Six Months in Service

In what seems like just a flash, BSCC has six months in operational service behind it. Only fifteen months ago President Tommy Remengesau Jr turned the first sod for our future cable landing station at Ngeremlengui (CAP-N).

Now we are building on that achievement. The CAP-A project has well and truly launched, with a major Invitation for Tenders (link) in the market for supply and construction of the 37km ducted fibre between CAP-N and CAP-A. The additional connection point at Airai will significantly improve the robustness and throughput of BSCCnet connections to Retail Service Providers.

Operational resilience in Palau has been tested through a baptism of fire, with an unscheduled outage on 23rd May. Thanks to the satellite back-up maintained by PNCC and Palau Telecoms, the four and a half hours without service on BSCCnet did not cause too much damage, and demonstrated that the handover to 100% satellite capacity worked smoothly. Full credit is due to our Retail Service Providers, who managed this service outage so capably.
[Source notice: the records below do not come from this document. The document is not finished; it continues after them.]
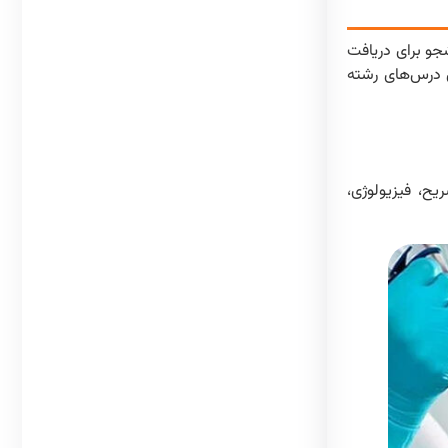
ل‌شده است. دانشجو برای دریافت
ن درس‌های رشته
ح، فیزیولوژی،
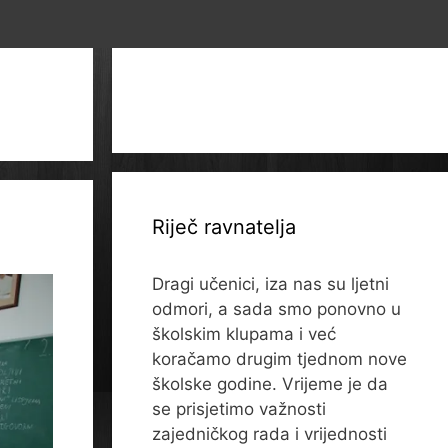
Riječ ravnatelja
Dragi učenici, iza nas su ljetni
odmori, a sada smo ponovno u
školskim klupama i već
koračamo drugim tjednom nove
školske godine. Vrijeme je da
se prisjetimo važnosti
zajedničkog rada i vrijednosti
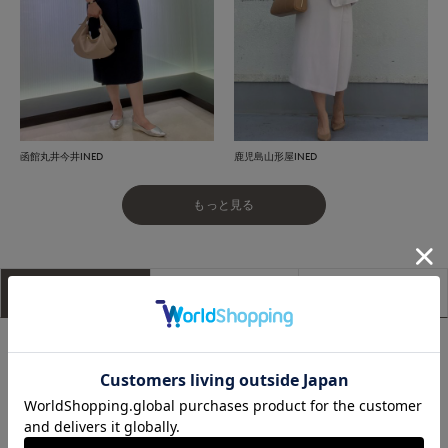
函館丸井今井INED
鹿児島山形屋INED
もっと見る
アイテム説明
サイズ詳細
購入レビュー
【セレモニー 卒園式 卒業式 入園式 入学式 フォーマル ハレの
日】
ラップ風アシンメトリータックデザインのストレートラインス
カート。バックにはベントスリットを採用し、動きやすさも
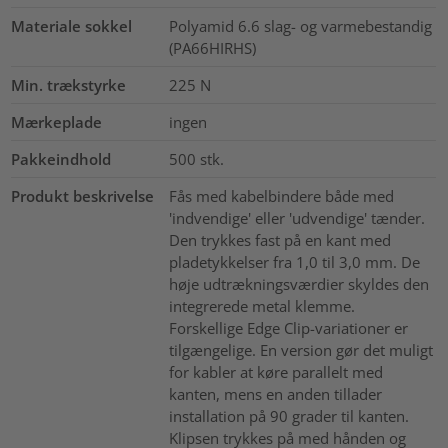
Materiale sokkel
Polyamid 6.6 slag- og varmebestandig
(PA66HIRHS)
Min. trækstyrke
225
N
Mærkeplade
ingen
Pakkeindhold
500
stk.
Produkt beskrivelse
Fås med kabelbindere både med
'indvendige' eller 'udvendige' tænder.
Den trykkes fast på en kant med
pladetykkelser fra 1,0 til 3,0 mm. De
høje udtrækningsværdier skyldes den
integrerede metal klemme.
Forskellige Edge Clip-variationer er
tilgængelige. En version gør det muligt
for kabler at køre parallelt med
kanten, mens en anden tillader
installation på 90 grader til kanten.
Klipsen trykkes på med hånden og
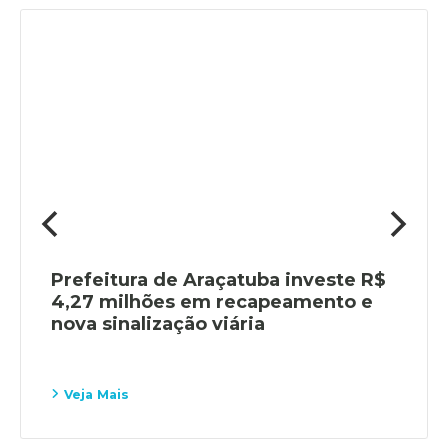
Prefeitura de Araçatuba investe R$
4,27 milhões em recapeamento e
nova sinalização viária
Veja Mais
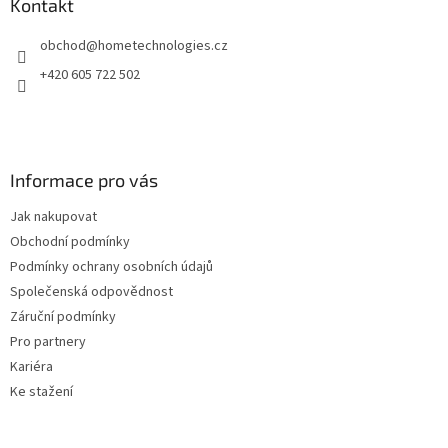
a
Kontakt
t
obchod
@
hometechnologies.cz
í
+420 605 722 502
Informace pro vás
Jak nakupovat
Obchodní podmínky
Podmínky ochrany osobních údajů
Společenská odpovědnost
Záruční podmínky
Pro partnery
Kariéra
Ke stažení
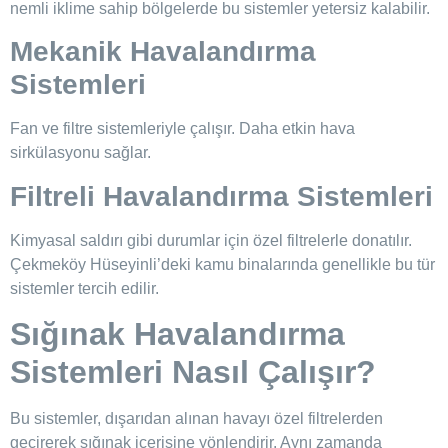
nemli iklime sahip bölgelerde bu sistemler yetersiz kalabilir.
Mekanik Havalandırma
Sistemleri
Fan ve filtre sistemleriyle çalışır. Daha etkin hava
sirkülasyonu sağlar.
Filtreli Havalandırma Sistemleri
Kimyasal saldırı gibi durumlar için özel filtrelerle donatılır.
Çekmeköy Hüseyinli’deki kamu binalarında genellikle bu tür
sistemler tercih edilir.
Sığınak Havalandırma
Sistemleri Nasıl Çalışır?
Bu sistemler, dışarıdan alınan havayı özel filtrelerden
geçirerek sığınak içerisine yönlendirir. Aynı zamanda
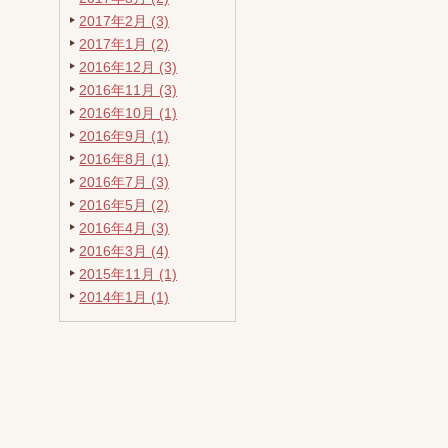
2017年2月 (3)
2017年1月 (2)
2016年12月 (3)
2016年11月 (3)
2016年10月 (1)
2016年9月 (1)
2016年8月 (1)
2016年7月 (3)
2016年5月 (2)
2016年4月 (3)
2016年3月 (4)
2015年11月 (1)
2014年1月 (1)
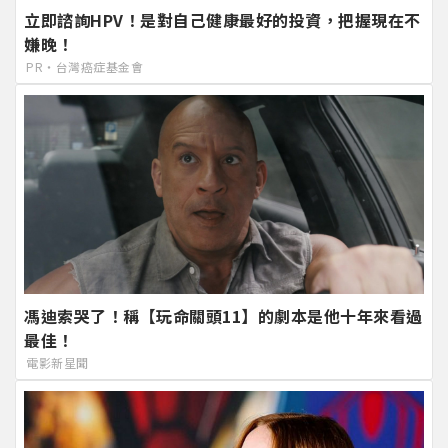
立即諮詢HPV！是對自己健康最好的投資，把握現在不
嫌晚！
PR・台灣癌症基金會
馮迪索哭了！稱【玩命關頭11】的劇本是他十年來看過
最佳！
電影新星聞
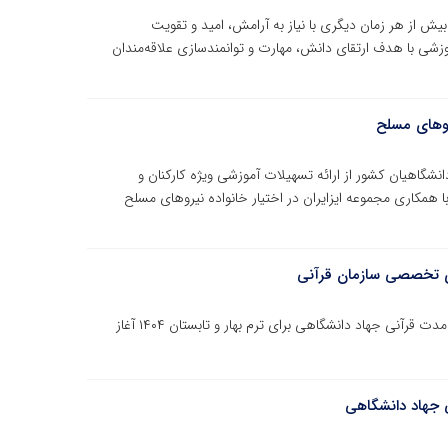
یش از هر زمان دیگری با نیاز به آرامش، امید و تقویت
وزشی با هدف ارتقای دانش، مهارت و توانمندسازی علاقه‌مندان
یروهای مسلح
شگاهیان کشور از ارائه تسهیلات آموزشی ویژه کارکنان و
 همکاری مجموعه ایزایران در اختیار خانواده نیروهای مسلح
ثبت‌نام دوره‌های آموزشی مرکز آموزش‌های تخصصی کوتاه‌مدت قرآنی جهاد دانشگاهی برای ترم بهار و تابستان ۱۴۰۴ آغاز
شی جهاد دانشگاهی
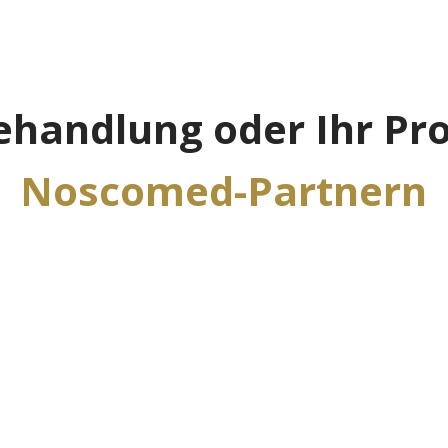
Behandlung oder Ihr Pr
Noscomed-Partnern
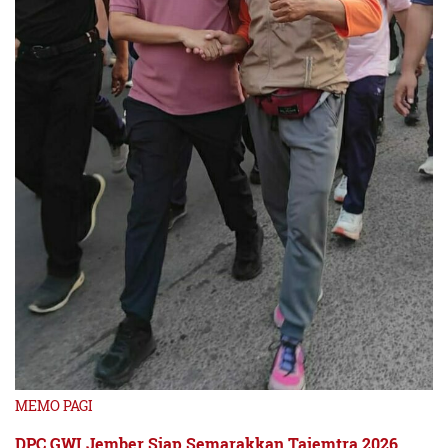
MEMO PAGI
DPC GWI Jember Siap Semarakkan Tajemtra 2026,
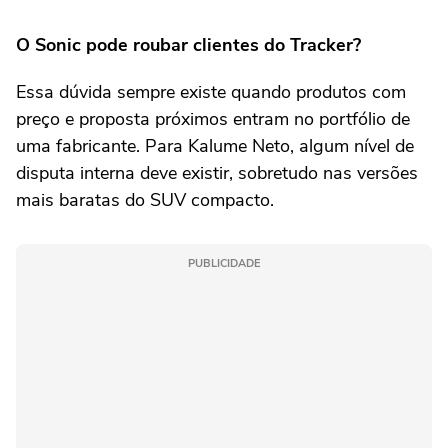
O Sonic pode roubar clientes do Tracker?
Essa dúvida sempre existe quando produtos com
preço e proposta próximos entram no portfólio de
uma fabricante. Para Kalume Neto, algum nível de
disputa interna deve existir, sobretudo nas versões
mais baratas do SUV compacto.
PUBLICIDADE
For the first time, Operational Performance Indicators (link) are published on the BSCC web site. In the submarine cable world, unfailing reliability is our standard. After all, who wants to try to repair equipment that is on the sea floor, thousands of metres down? BSCCnet’s loss of service of 4 hours and forty-one minutes is not much, when you consider there have been thousands of hours of uninterrupted service before that. But it is significant against the benchmarks we measure. Up to 23rd May we had lifetime availability of 100%. On the 24th it was 99.95%. We call that “three nines”. You may have heard of the legendary “five nines” in the quality control context. If we have no more outages until 2022, we will have made it to “four nines”. By 2025, with 100% availability the whole time, we will be at “five nines” – if we are allowed to round up! We will update operational measures each month from now on.